*** Opening RECORDED DATA ***

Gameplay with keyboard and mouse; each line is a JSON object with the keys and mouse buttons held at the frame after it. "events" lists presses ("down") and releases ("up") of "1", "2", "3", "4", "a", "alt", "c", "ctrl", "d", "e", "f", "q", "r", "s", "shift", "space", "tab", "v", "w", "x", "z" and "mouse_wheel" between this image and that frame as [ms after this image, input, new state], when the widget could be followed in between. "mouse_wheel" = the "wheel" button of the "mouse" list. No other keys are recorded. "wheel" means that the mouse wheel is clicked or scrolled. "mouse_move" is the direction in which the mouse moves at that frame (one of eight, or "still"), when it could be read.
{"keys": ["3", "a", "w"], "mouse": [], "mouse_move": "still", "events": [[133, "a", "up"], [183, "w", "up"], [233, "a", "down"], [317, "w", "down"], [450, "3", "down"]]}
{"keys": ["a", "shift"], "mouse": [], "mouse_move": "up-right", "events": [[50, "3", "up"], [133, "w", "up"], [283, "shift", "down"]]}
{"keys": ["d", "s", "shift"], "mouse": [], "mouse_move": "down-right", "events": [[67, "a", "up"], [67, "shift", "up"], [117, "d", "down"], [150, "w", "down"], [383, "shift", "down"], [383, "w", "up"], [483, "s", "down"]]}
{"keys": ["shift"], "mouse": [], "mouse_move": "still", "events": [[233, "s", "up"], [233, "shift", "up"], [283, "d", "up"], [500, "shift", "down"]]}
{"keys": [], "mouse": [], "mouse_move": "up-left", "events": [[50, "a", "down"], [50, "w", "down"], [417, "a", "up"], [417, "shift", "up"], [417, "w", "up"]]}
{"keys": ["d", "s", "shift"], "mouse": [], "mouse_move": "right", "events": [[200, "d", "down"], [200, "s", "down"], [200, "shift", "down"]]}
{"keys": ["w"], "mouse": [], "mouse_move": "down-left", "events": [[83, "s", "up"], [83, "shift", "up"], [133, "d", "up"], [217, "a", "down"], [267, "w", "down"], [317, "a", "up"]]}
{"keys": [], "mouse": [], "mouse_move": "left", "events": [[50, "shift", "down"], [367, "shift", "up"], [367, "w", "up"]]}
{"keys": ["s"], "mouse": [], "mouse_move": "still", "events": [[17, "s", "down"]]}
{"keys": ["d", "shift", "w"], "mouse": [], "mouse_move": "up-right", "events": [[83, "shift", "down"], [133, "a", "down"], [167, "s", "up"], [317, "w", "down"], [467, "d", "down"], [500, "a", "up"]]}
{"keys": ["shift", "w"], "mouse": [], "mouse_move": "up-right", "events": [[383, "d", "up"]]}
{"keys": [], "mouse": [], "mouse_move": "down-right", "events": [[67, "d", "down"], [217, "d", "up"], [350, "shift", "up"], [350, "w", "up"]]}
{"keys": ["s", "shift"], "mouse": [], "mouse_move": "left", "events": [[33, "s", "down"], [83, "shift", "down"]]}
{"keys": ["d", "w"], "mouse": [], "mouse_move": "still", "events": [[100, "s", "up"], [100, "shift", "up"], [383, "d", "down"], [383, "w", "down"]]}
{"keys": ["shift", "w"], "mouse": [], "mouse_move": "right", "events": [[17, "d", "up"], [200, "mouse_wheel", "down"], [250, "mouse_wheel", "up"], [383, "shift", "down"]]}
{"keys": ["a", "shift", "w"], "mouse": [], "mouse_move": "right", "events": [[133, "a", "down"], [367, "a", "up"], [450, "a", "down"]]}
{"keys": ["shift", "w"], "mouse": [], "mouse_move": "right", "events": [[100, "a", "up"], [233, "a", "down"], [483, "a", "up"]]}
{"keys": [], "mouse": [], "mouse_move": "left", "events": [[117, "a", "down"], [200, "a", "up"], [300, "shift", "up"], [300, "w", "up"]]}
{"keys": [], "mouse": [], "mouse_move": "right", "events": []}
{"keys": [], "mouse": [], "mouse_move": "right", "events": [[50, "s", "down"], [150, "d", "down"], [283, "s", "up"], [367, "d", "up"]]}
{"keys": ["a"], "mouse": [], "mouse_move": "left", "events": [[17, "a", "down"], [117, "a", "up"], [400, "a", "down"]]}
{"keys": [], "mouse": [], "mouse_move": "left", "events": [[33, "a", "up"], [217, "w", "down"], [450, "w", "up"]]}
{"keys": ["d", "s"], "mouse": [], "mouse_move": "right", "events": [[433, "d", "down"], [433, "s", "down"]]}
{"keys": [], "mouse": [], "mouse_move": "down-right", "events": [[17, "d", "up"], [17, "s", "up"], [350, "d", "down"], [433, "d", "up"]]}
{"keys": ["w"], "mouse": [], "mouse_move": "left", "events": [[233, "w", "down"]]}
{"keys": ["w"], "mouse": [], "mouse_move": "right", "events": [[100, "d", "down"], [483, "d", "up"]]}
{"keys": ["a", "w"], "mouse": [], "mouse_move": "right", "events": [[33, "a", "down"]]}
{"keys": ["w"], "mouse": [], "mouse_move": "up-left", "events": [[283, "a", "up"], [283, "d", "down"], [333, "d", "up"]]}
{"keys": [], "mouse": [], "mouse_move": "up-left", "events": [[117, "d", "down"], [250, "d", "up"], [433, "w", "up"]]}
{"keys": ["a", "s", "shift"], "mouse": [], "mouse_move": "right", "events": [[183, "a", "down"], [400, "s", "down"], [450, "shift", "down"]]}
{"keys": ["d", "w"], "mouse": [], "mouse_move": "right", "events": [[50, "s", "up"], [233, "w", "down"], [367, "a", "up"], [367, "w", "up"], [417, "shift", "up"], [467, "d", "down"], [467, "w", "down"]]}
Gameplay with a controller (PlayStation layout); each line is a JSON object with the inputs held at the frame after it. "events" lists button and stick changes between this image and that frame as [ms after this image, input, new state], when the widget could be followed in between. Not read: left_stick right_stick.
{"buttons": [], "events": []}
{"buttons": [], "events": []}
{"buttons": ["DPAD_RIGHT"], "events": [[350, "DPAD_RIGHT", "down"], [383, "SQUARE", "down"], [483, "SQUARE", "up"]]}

*** Closing RECORDED DATA ***

* **EXERCISE**
Nothing before the line containing "Gameplay with a" should be repeated; repeat that line and all later lines through the end of the data above, exactly.

* **FINISHED EXERCISE**
Gameplay with a controller (PlayStation layout); each line is a JSON object with the inputs held at the frame after it. "events" lists button and stick changes between this image and that frame as [ms after this image, input, new state], when the widget could be followed in between. Not read: left_stick right_stick.
{"buttons": [], "events": []}
{"buttons": [], "events": []}
{"buttons": ["DPAD_RIGHT"], "events": [[350, "DPAD_RIGHT", "down"], [383, "SQUARE", "down"], [483, "SQUARE", "up"]]}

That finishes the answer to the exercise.